Man this sucks! What do I do now?!?


----------



## theman69 (Mar 11, 2008)

hey wait what about the  
	

	
	
		
		

		
		
	


	




  blank smiley


----------



## shaunj66 (Mar 11, 2008)

I don't know where he could have gotten to.. I'll have to look into it


----------



## CockroachMan (Mar 11, 2008)

Already done it.. http://gbatemp.net/index.php?showtopic=77215

Give us the old "unsure" back!


----------



## coolbho3000 (Mar 11, 2008)

Bow to the mighty OLD UNSURE smiley!!


----------



## DarkAura (Mar 11, 2008)

I like the old one better.  New board maybe got rid of it and put this one in.


----------



## Salamantis (Mar 11, 2008)

I prefer the old one


----------



## Xarsah16 (Mar 25, 2008)

I think the new one is cuter.


----------



## Psyfira (Mar 25, 2008)

I miss him too 
	

	
	
		
		

		
		
	


	




 The old one looks like he's pondering something, works well for thinking something over, sarcasm or scepticism.

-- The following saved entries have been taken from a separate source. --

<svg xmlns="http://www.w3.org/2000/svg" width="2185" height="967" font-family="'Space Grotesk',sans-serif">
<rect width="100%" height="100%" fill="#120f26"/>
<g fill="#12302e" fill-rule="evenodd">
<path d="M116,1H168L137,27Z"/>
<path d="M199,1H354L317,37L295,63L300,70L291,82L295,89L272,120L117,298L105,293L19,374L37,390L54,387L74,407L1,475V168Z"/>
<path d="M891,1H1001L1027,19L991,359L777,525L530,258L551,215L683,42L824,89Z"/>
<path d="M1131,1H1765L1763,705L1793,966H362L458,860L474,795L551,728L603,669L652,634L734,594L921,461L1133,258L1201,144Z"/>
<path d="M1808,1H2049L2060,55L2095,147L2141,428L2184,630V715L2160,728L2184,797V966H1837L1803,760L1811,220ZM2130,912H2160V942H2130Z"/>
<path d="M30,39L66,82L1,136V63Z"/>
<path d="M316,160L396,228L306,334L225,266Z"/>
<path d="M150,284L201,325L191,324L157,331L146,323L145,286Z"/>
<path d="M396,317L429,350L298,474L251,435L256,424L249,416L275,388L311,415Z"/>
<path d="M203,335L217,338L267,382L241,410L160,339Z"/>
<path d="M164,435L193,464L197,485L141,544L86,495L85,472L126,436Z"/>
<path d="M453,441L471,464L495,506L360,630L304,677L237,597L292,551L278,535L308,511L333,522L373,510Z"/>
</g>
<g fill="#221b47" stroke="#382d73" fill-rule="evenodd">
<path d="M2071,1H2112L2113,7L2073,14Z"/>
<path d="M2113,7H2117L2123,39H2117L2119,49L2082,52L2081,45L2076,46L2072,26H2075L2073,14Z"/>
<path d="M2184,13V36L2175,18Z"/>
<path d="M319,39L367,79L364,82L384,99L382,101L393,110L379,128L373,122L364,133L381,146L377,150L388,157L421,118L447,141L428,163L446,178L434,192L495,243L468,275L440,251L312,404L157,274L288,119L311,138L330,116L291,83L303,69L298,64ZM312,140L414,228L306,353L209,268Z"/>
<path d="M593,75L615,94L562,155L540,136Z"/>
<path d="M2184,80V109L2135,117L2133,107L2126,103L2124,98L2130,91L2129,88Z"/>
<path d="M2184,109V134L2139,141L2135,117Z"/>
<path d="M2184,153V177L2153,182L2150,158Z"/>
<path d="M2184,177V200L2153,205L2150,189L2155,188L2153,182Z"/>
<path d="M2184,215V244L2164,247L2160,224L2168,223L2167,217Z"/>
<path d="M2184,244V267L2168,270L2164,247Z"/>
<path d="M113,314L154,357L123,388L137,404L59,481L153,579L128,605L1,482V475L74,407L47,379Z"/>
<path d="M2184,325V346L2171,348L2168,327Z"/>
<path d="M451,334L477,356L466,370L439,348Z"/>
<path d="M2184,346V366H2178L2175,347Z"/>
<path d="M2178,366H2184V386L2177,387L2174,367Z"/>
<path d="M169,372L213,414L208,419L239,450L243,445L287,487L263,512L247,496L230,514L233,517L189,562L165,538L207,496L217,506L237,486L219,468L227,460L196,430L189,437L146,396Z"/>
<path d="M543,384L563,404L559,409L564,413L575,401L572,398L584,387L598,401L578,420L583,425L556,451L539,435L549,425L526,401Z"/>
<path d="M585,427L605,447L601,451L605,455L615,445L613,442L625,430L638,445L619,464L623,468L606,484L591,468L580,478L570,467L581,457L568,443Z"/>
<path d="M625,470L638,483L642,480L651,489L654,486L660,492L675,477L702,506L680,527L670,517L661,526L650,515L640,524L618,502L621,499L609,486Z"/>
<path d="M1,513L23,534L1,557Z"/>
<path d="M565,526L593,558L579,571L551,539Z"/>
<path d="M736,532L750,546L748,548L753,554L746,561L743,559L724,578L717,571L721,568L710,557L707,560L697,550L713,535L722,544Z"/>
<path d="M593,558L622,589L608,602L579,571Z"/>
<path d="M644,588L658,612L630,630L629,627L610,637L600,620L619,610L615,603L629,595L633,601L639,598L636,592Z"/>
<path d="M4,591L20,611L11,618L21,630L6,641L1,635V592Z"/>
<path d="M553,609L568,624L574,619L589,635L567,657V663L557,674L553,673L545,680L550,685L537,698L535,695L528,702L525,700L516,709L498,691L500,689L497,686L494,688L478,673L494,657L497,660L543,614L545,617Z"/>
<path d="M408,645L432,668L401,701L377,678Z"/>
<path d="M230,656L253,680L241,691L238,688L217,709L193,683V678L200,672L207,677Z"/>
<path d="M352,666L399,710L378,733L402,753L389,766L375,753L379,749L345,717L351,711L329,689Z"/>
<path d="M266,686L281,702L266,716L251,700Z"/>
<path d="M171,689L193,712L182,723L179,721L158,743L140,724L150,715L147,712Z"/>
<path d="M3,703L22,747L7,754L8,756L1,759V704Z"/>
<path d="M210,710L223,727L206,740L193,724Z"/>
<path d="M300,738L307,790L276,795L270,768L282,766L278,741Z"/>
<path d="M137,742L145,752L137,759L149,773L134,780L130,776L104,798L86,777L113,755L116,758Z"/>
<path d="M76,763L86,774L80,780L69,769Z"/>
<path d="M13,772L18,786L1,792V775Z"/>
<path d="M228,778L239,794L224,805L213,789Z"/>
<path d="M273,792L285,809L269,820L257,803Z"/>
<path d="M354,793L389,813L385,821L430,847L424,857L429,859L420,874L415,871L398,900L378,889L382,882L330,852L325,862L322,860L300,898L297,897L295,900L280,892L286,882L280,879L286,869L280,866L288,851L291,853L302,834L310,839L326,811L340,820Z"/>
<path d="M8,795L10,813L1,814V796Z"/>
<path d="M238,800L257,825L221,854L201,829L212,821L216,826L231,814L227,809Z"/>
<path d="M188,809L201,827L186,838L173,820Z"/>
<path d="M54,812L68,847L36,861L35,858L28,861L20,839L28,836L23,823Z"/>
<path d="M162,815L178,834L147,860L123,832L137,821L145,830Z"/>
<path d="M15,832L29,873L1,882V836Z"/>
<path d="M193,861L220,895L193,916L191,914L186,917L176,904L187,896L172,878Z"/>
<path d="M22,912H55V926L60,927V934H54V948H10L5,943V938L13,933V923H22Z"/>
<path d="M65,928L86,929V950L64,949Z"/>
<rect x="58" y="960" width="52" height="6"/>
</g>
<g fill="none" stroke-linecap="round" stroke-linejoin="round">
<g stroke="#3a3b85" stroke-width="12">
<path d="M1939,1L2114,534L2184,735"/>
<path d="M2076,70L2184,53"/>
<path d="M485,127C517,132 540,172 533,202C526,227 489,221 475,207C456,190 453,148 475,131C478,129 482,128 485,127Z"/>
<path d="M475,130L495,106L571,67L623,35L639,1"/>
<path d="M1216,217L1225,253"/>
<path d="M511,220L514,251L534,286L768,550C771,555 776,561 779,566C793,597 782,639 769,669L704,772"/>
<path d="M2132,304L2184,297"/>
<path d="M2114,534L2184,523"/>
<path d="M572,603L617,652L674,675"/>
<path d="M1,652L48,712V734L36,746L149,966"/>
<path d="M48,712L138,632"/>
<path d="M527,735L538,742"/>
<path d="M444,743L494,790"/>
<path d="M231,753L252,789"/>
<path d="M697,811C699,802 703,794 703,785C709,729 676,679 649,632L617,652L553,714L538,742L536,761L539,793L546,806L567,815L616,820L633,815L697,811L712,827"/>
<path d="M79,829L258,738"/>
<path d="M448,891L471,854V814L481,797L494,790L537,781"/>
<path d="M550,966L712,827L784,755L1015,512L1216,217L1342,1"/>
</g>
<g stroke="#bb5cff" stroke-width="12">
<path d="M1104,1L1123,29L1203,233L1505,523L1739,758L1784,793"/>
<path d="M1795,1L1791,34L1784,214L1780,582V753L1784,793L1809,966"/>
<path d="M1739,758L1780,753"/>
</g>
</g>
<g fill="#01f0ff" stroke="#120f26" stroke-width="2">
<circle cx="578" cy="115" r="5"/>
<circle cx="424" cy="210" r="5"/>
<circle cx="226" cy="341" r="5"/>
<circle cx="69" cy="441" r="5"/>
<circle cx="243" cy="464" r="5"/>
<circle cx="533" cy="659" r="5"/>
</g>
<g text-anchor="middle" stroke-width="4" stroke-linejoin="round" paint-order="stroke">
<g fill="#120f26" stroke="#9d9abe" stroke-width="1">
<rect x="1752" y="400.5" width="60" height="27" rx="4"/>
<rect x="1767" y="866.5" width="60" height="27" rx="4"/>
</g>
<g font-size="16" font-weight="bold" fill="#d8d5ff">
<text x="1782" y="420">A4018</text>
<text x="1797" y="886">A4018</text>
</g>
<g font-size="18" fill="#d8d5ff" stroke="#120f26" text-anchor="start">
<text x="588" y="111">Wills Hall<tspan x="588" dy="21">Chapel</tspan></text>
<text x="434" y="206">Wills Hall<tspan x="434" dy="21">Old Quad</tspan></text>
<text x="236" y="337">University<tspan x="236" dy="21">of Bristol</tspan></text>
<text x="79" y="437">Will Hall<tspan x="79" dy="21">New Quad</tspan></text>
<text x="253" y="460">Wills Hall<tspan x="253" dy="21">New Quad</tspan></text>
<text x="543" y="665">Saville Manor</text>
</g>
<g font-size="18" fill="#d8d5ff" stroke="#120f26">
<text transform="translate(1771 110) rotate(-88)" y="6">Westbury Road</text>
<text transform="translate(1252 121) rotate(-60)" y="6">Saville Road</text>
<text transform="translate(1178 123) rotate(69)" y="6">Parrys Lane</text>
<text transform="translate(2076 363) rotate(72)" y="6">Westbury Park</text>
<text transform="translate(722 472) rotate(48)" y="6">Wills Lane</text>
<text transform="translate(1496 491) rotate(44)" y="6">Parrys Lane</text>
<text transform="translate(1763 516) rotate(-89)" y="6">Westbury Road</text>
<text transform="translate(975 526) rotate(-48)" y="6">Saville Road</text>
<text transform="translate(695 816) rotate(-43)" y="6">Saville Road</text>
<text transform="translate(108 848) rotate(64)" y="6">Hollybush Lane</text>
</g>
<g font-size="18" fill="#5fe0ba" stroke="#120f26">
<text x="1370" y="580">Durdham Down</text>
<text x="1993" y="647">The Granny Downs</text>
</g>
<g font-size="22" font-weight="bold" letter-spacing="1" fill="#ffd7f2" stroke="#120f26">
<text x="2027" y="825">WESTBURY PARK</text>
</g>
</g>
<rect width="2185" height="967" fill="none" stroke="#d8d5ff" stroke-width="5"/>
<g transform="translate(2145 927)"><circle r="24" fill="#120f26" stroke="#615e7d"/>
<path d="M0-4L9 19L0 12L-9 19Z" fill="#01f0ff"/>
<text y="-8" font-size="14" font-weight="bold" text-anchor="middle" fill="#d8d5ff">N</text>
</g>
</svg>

The new one looks genuinely worried, unsettled and a lot more serious.
In conclusion: can we have both?


----------



## Twiffles (Mar 25, 2008)

Psyfira said:
			
		

> In conclusion: can we have both?


Yes, I agree. Both would be awesome!


----------



## CockroachMan (Mar 25, 2008)

Both would be a good solution.. http://i18.photobucket.com/albums/b127/sal...e502/unsure.gif


----------